Four-chamber echocardiographic views of an apparent ventricular septal defect of the inferior septum (a) and an apparent pseudoaneurysm of the inferior wall (b), which persisted despite rotating the transducer 90 degrees or more from the four-chamber apical window. On repeat imaging, a very narrow apical window was identified in which the two-chamber view was seen without the pseudoaneurysm (c). Also shown is a three-dimensional echocardiographic depiction of the serpiginous nature of the ventricular septal dissection (d). Surgical view of the infarcted area and partial ventricular septal defect (e). Surgical view of the septum covered by a Dacron patch (f).

3. Discussion

The prior case reports included use of three-dimensional transesophageal echocardiography, which ably depicted the serpiginous tract in our patient. Perhaps the harsh systolic murmur typically seen in postinfarction VSD was only of lower grade here because it was generated from flow across the left ventricle to the intramural interventricular septum cavity/dissection without communication with the right ventricle. We hypothesized that the ventricular septum had septal perforators from both the right coronary artery (infarct-related artery) and left anterior descending artery, with no flow for more than 24 hours in the septal perforators from the right coronary artery and normal blood flow in perforators from the left anterior descending artery. This created shearing forces at the “junction” of the hyperkinetic septum (perfused from the left anterior descending artery) and the akinetic septum (perfused from the right coronary artery). The shearing forces caused dissection of the septum along the junction lines, creating a partial VSD. The right ventricular side of the septum stayed intact and formed an aneurysmal sac. The large pseudoaneurysm-like structure was indeed an intramural hematoma/dissection of the interventricular septum open only on the left ventricular side. Although this mechanism was not described in the prior case reports on ventricular septal dissection [1-4], pseudoaneurysm formation and free-wall rupture in the ventricular free wall are known to occur as a result of this mechanism. In a recent case report, this was noted in a patient who underwent postmyocardial infarction VSD repair and then developed septal dissection as the necrotic tissue in the septum failed to heal [5], necessitating repeat surgical repair. Although echocardiography was useful, MRI provided incremental insights into this case. Rarely, septal dissection can be due to rupture of other surrounding structures, such as ruptured sinus of Valsalva extending into the septum [6].

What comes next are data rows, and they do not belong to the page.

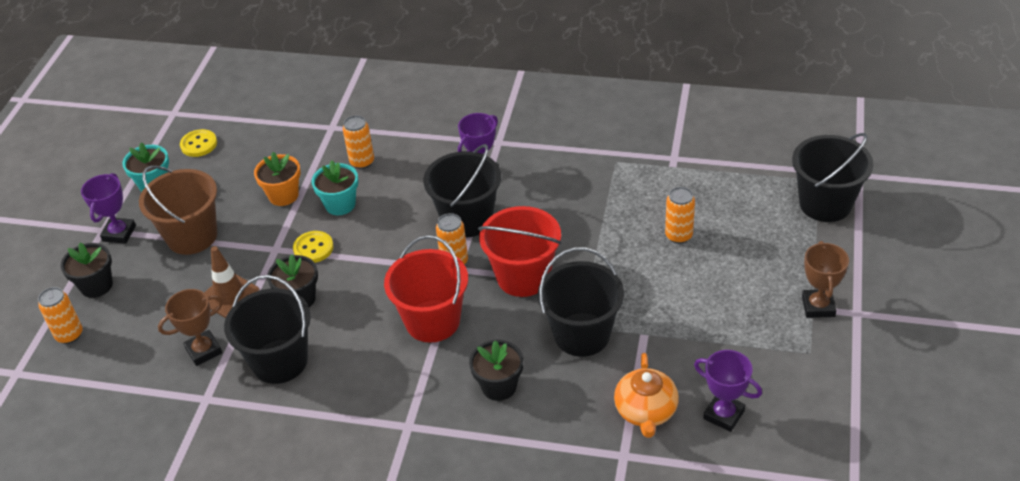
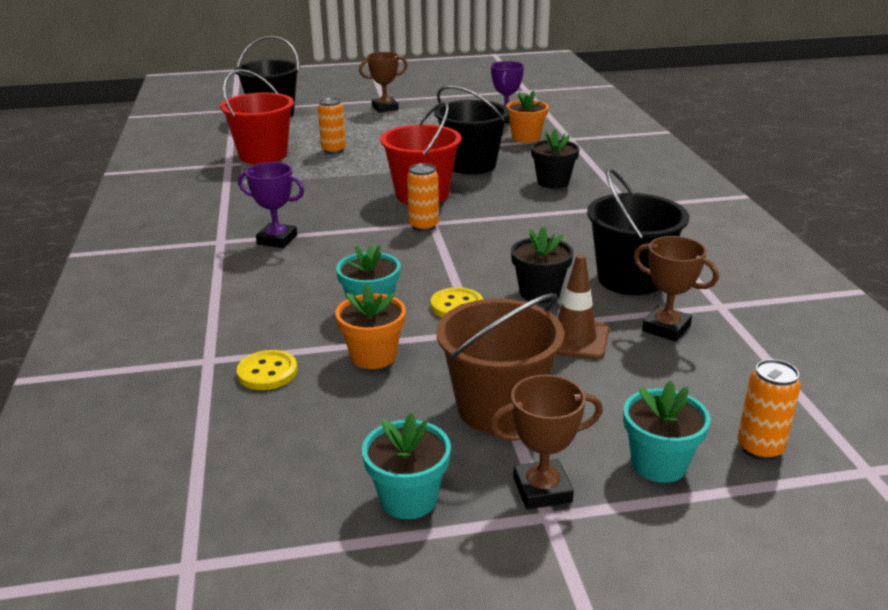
camera: 115 degrees left, 15 degrees down
black flower pot [61,242,113,298] -> turquoise flower pot [623,380,710,483]
purple trophy [81,173,136,244] -> brown trophy [490,375,603,510]
yellow button [180,129,217,157] -> yellow button moved to [237,350,297,390]
orange can [343,115,374,169] -> none
red bucket [384,235,468,343] -> red bucket moved to [220,69,294,164]
black bucket [423,144,501,238] -> none
orange teapot [614,353,679,438] -> orange flower pot [506,90,549,143]

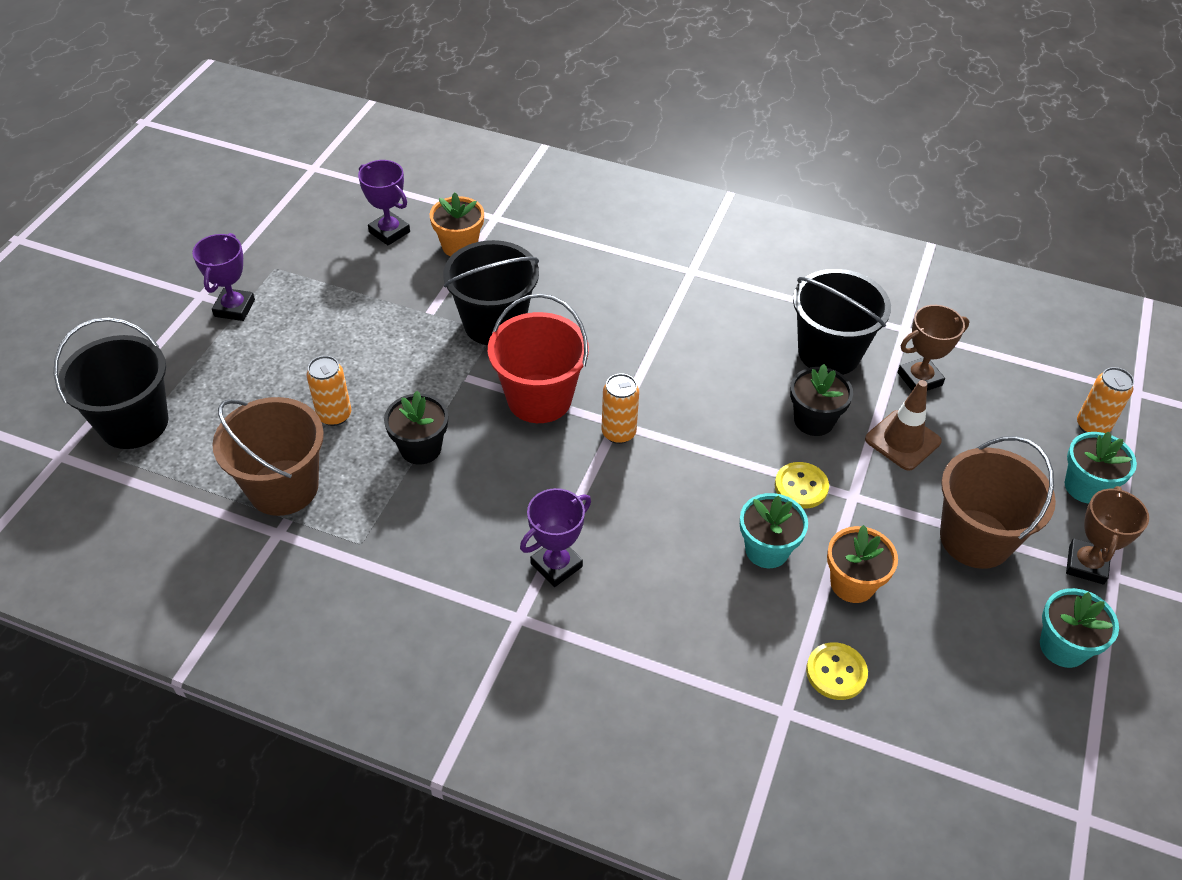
camera: 60 degrees left, 20 degrees up
red bucket [220,69,294,164] -> brown bucket [212,397,324,516]
brown trophy [359,52,408,113] -> purple trophy [192,233,255,321]
black flower pot [531,129,579,189] -> black flower pot moved to [384,391,448,465]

Both postmyocardial infarction entities, pseudoaneurysm and VSD, can be lethal, with mortality rates of approximately 90% unless immediate diagnosis leads to surgical correction. Since most cases of ventricular septum dissection in the literature are with inferior infarction, clinicians need to stay alert for this complication in cases of inferior infarction. Both the left anterior descending and right coronary arteries have septal perforators, anterior septal versus inferior septal, respectively. Therefore occlusion of either can potentially lead to this complication.

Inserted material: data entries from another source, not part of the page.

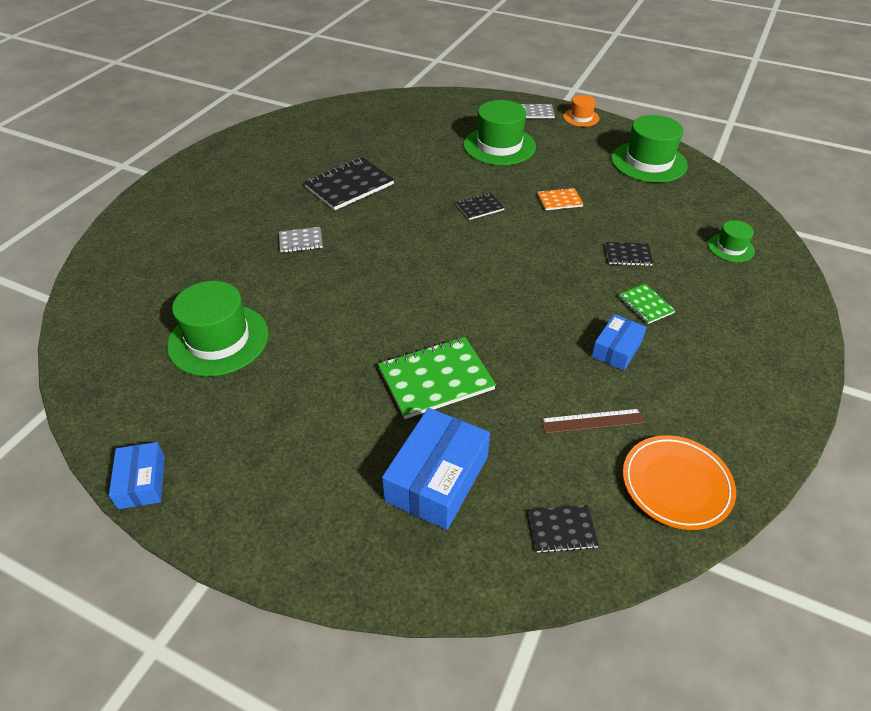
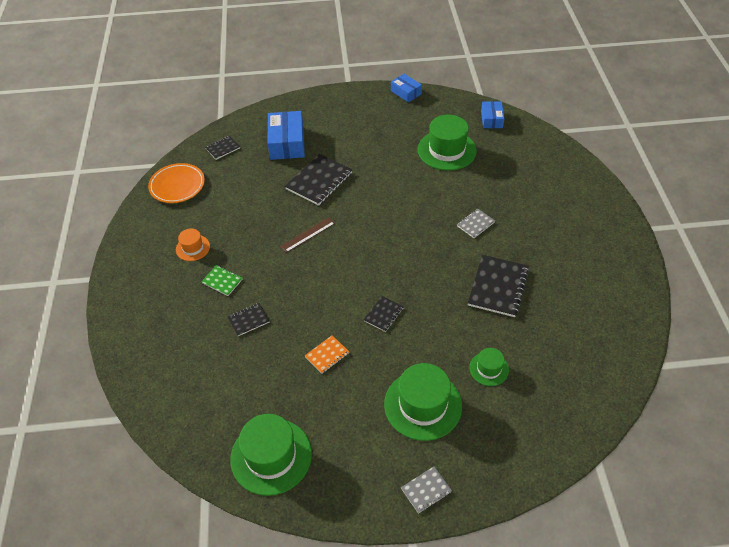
camera: 150 degrees right, 5 degrees up
green notebook [378,337,496,419] -> black notebook [285,154,352,206]
brown ruler [541,409,646,434] -> brown ruler moved to [281,217,335,253]
orange hat [563,95,599,127] -> orange hat moved to [176,228,210,261]
blue box [592,314,647,370] -> blue box moved to [481,101,504,128]
green hat [708,220,755,262] -> green hat moved to [469,348,509,386]

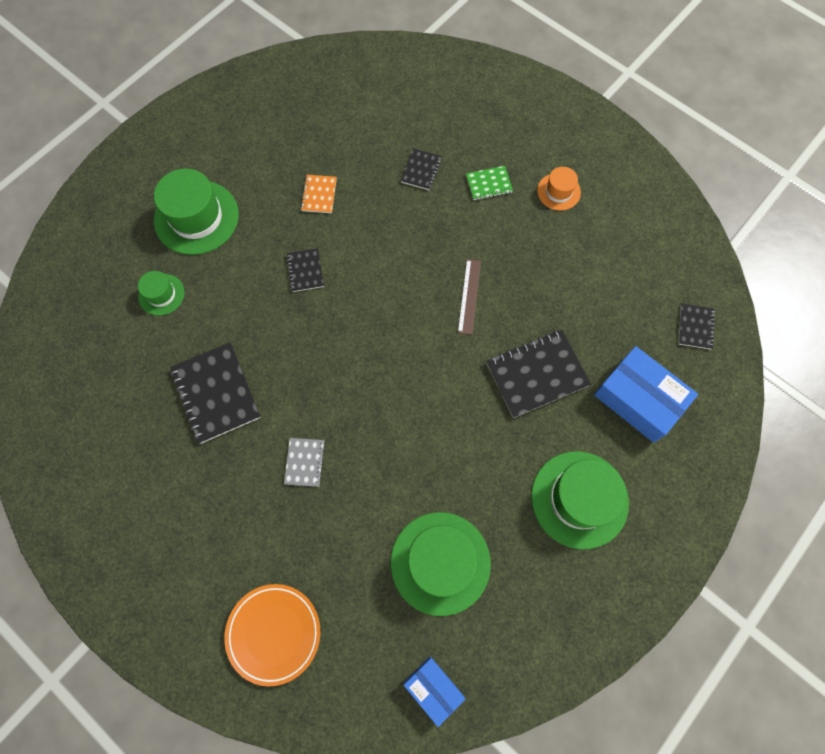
camera: 135 degrees right, 20 degrees up
orange plate [148,163,205,203] -> orange plate moved to [224,584,320,686]
green hat [230,414,312,496] -> green hat moved to [531,451,629,549]
black notebook [285,154,352,206] -> black notebook turned 75 degrees clockwise [486,330,591,418]
blue box [391,74,422,102] -> none
grey notebook [401,467,452,514] -> none

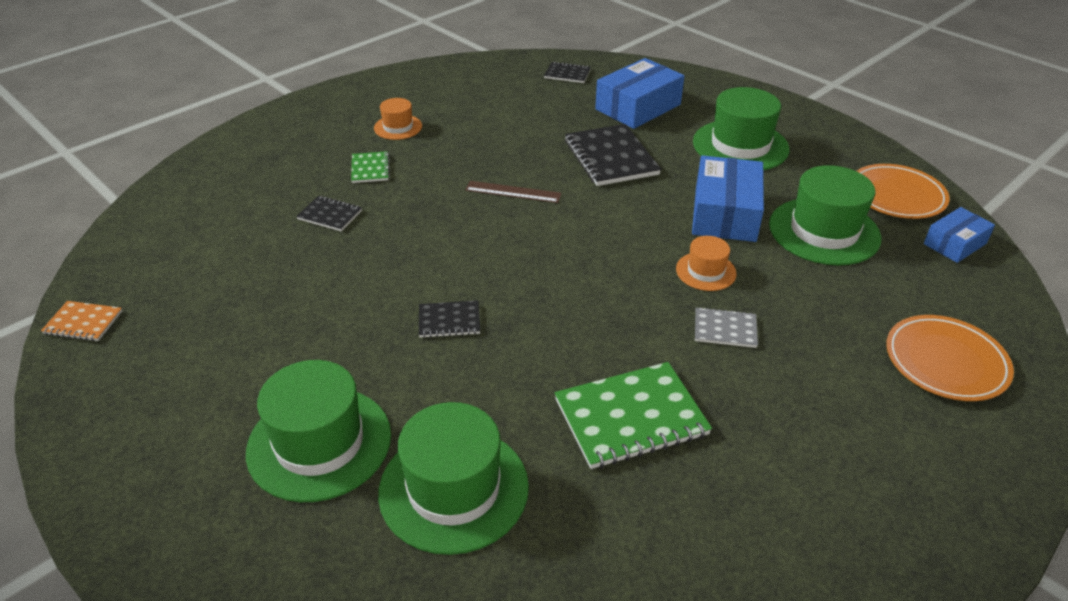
camera: 85 degrees left, 30 degrees down
green hat [138,271,185,316] -> green hat [378,402,529,555], size x1.92
black notebook [170,343,261,444] -> green notebook [555,362,712,469]
orange notebook [301,175,337,213] -> orange notebook moved to [41,301,122,341]
none -> orange hat [676,236,737,291]
none -> blue box [692,155,764,242]
none -> orange plate [857,164,950,219]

Video 1 shows a four-chamber echocardiographic view of an apparent ventricular septal defect of the inferior septum. Video 2 is of a two-chamber echocardiographic view of an apparent pseudoaneurysm of the inferior wall, which persisted despite rotating the transducer 90 degrees. Video 3 shows a narrow two-chamber echocardiographic view without the pseudoaneurysm. Video 4 is a three-dimensional depiction of the serpiginous nature of the patient's ventricular septal dissection.